As an alternative to traditional investing, BRICKX operates by buying a property, places it into a trust which is then split into 10,000 units, or “bricks”, which can be then purchased online by up to 5 per cent of the total bricks by any one person. BRICKX then takes care of the management of the property.

“We’re lowering the entry cost into property and allowing a lot of people to get their foot on the property ladder where they otherwise might not be able to,” Mr Millet said.

“We’ve got a pioneering way that is opening up Australia’s favourite asset class to those who have not been able to access this as an investment class before.”

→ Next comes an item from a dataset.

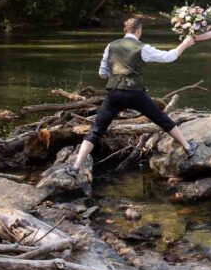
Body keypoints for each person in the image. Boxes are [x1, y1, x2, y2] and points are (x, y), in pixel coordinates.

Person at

However, Mr Millet said that fractional investment could also be used to provide an alternative revenue stream, saying that it can “bring many efficiencies to those who do love investing and property but want more diversification or more freedom or more flexibility”.

“I don’t think we’ve [BRICKX] replaced property investment in its entirety, but we are a way that brings many advantages to those who are already not in the market, or to those who want to diversify more with greater freedom and flexibility,” the CEO said.